## Try it
Without changing a word, repeat the data, and include no pictures.
=======
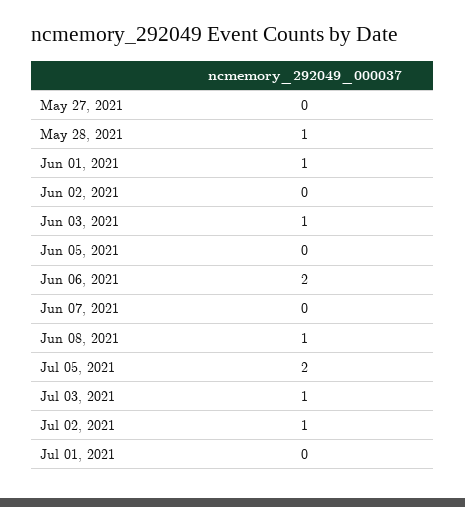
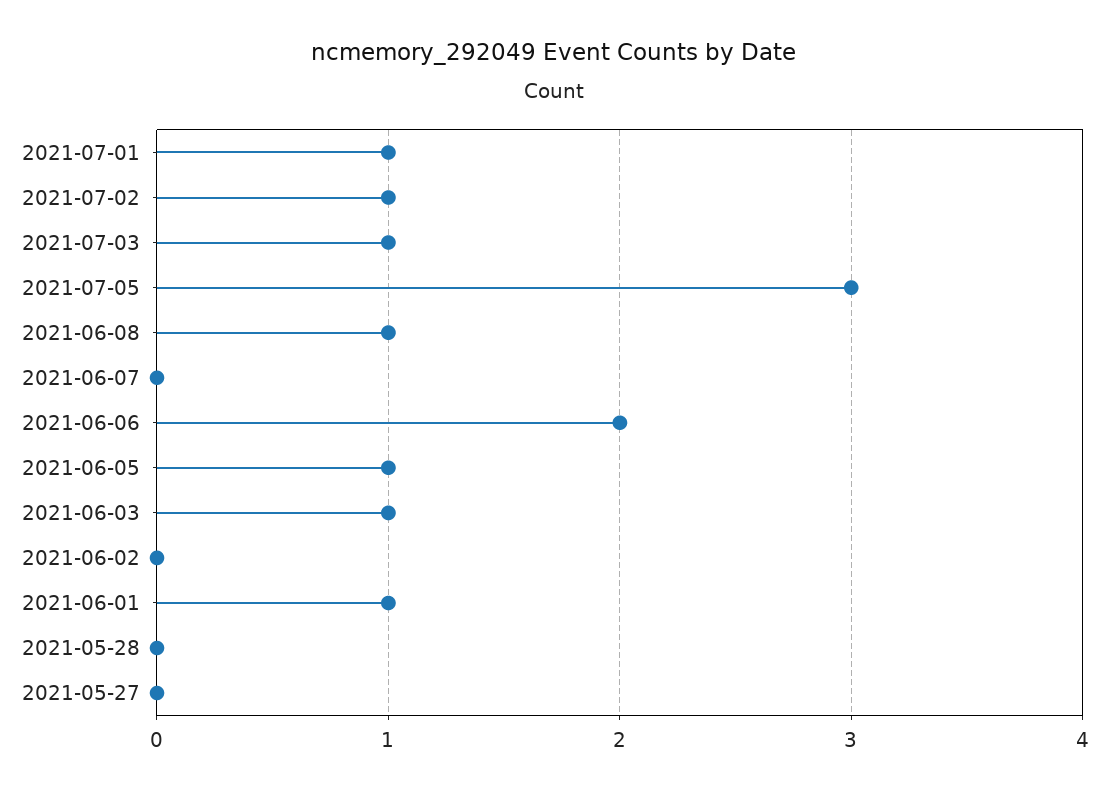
  {
    "May 27, 2021": 0,
-   "May 28, 2021": 1,
+   "May 28, 2021": 0,
    "Jun 01, 2021": 1,
    "Jun 02, 2021": 0,
    "Jun 03, 2021": 1,
-   "Jun 05, 2021": 0,
+   "Jun 05, 2021": 1,
    "Jun 06, 2021": 2,
    "Jun 07, 2021": 0,
    "Jun 08, 2021": 1,
-   "Jul 05, 2021": 2,
+   "Jul 05, 2021": 3,
    "Jul 03, 2021": 1,
    "Jul 02, 2021": 1,
-   "Jul 01, 2021": 0
+   "Jul 01, 2021": 1
  }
=======
## Solution for this task
  {
    "May 27, 2021": 0,
-   "May 28, 2021": 1,
+   "May 28, 2021": 0,
    "Jun 01, 2021": 1,
    "Jun 02, 2021": 0,
    "Jun 03, 2021": 1,
-   "Jun 05, 2021": 0,
+   "Jun 05, 2021": 1,
    "Jun 06, 2021": 2,
    "Jun 07, 2021": 0,
    "Jun 08, 2021": 1,
-   "Jul 05, 2021": 2,
+   "Jul 05, 2021": 3,
    "Jul 03, 2021": 1,
    "Jul 02, 2021": 1,
-   "Jul 01, 2021": 0
+   "Jul 01, 2021": 1
  }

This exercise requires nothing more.